L’antisémitisme entêté de l’Eclair Comtois

Le Petit Comtois du 5 septembre 1921 et l‘Eclair Comtois du 6 septembre 1921

En fait, il s’agit d’abord de l’antisémitisme de son rédacteur en chef, Louis Hosotte. Plusieurs articles ont déjà montré comment cet homme avait donné à ce journal une ligne éditoriale profondément antisémite.

La virulence de cet antisémitisme permet aussi de comprendre sa longévité jusqu’à nos jours et avec certaines de ses manifestations dans les cortèges des opposants au passe sanitaire et/ou à la vaccination. Ces idées nauséabondes ont durablement imprégné des familles dans lesquelles ont été répétées les mêmes insanités contre les juifs d’une génération à l’autre.

Dans l’éditorial du 6 septembre 1921 de l’Eclair Comtois, Louis Hosotte répond au journal adverse de Besançon, le Petit Comtois, qui a publié la veille un article démontrant la fausseté des Protocoles des sages de Sion. Le rédacteur du Petit Comtois y rappelle ce que serait ce soi-disant plan d’une domination juive sur le monde,  et surtout, retrace l’origine et la diffusion de ce texte «complotiste   depuis 1912.

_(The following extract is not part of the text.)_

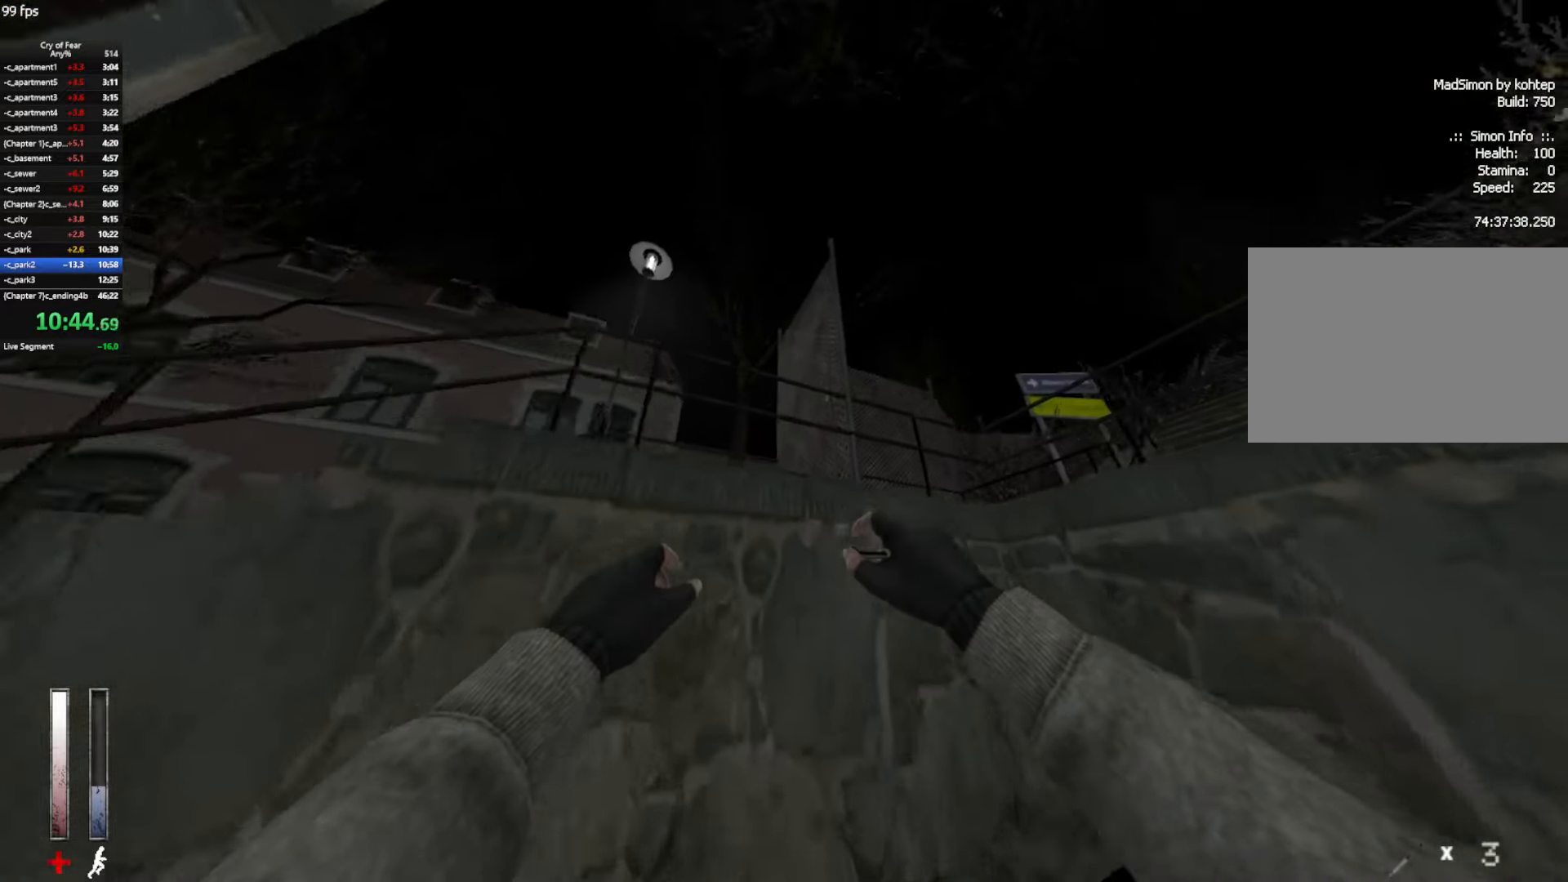
{"keys": ["tab", "w"], "mouse": [], "events": [[233, "e", "down"], [283, "e", "up"], [366, "e", "down"], [416, "e", "up"], [416, "tab", "down"]]}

 La publication des Protocoles avait été faite un an auparavant dans l’Eclair Comtois le 25 septembre 1920.

Dès l’été 1920, Louis Hosotte avait pris fait et cause pour les Protocoles des sages de Sion tant ils confortaient son antisémitisme.
 Quelques semaines avant, Hosotte avait vainement essayé de contrer l’argumentaire d’un jeune juif. Celui-ci  montrait comment sa communauté contribuait à la prospérité de la patrie commune aux juifs, Chrétiens, musulmans et libres-penseurs.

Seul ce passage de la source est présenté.